==== Listed entries ====

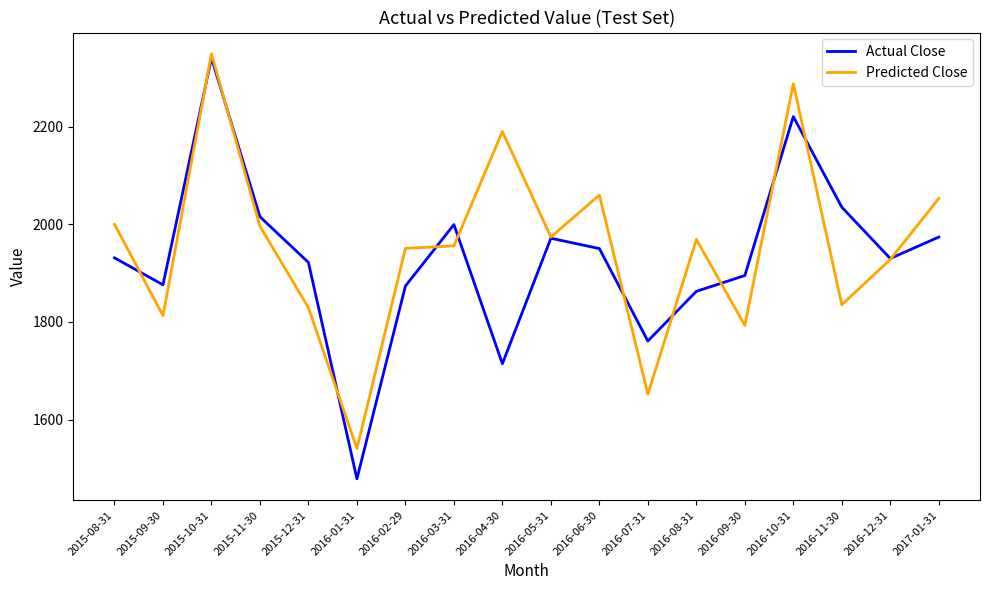

Which series has the widest spread of values?

Actual Close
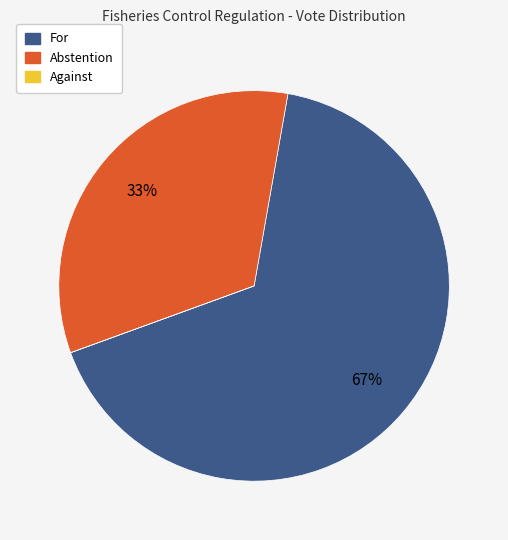

To the nearest percent, what percentage of the pie is For?

67%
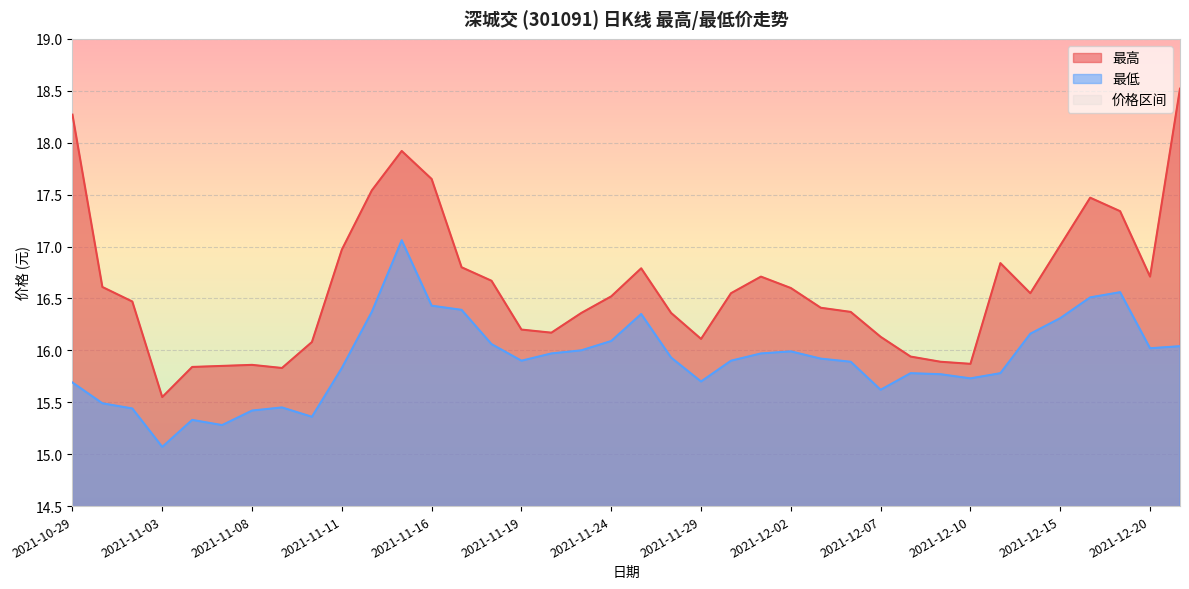

What is the label of the 26th point from the left?

2021-12-03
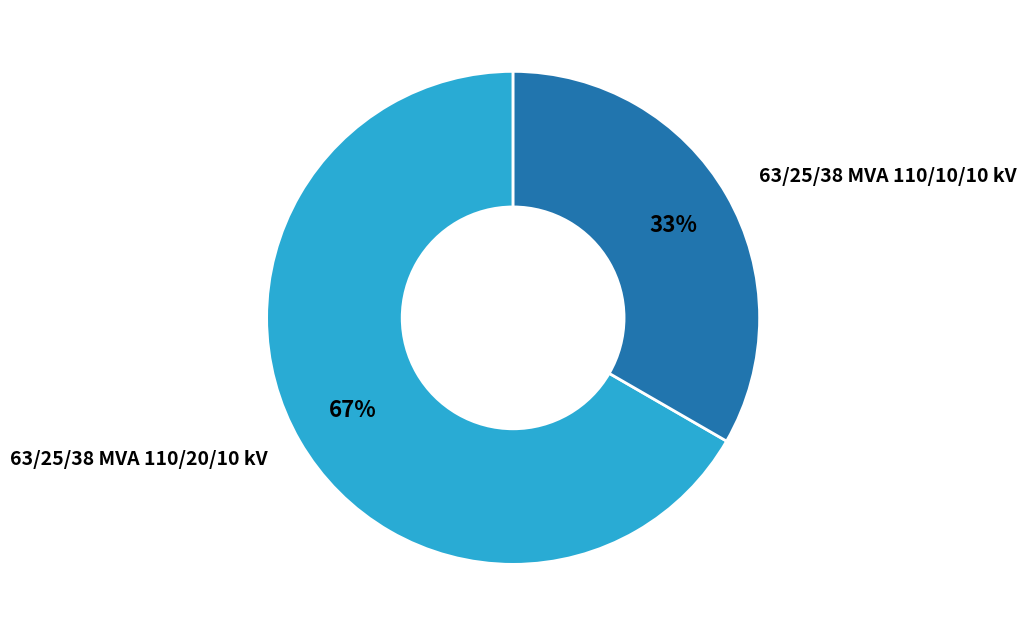

Do 63/25/38 MVA 110/10/10 kV and 63/25/38 MVA 110/20/10 kV together represent more than half of the pie?

Yes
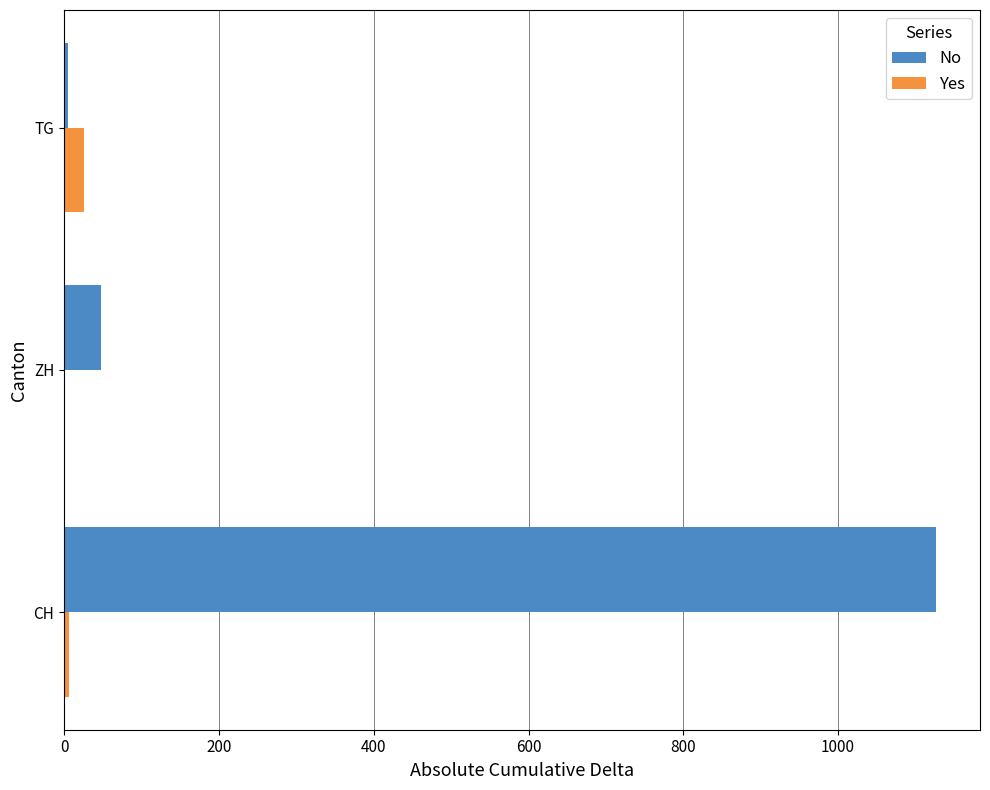

True or false: Yes has a value of 26 at TG.

True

====

Requirement:
Please copy the records above word for word, leaving out the pictures.

Answer box:
Which series has the widest spread of values?

Actual Close

To the nearest percent, what percentage of the pie is For?

67%

What is the label of the 26th point from the left?

2021-12-03

Do 63/25/38 MVA 110/10/10 kV and 63/25/38 MVA 110/20/10 kV together represent more than half of the pie?

Yes

True or false: Yes has a value of 26 at TG.

True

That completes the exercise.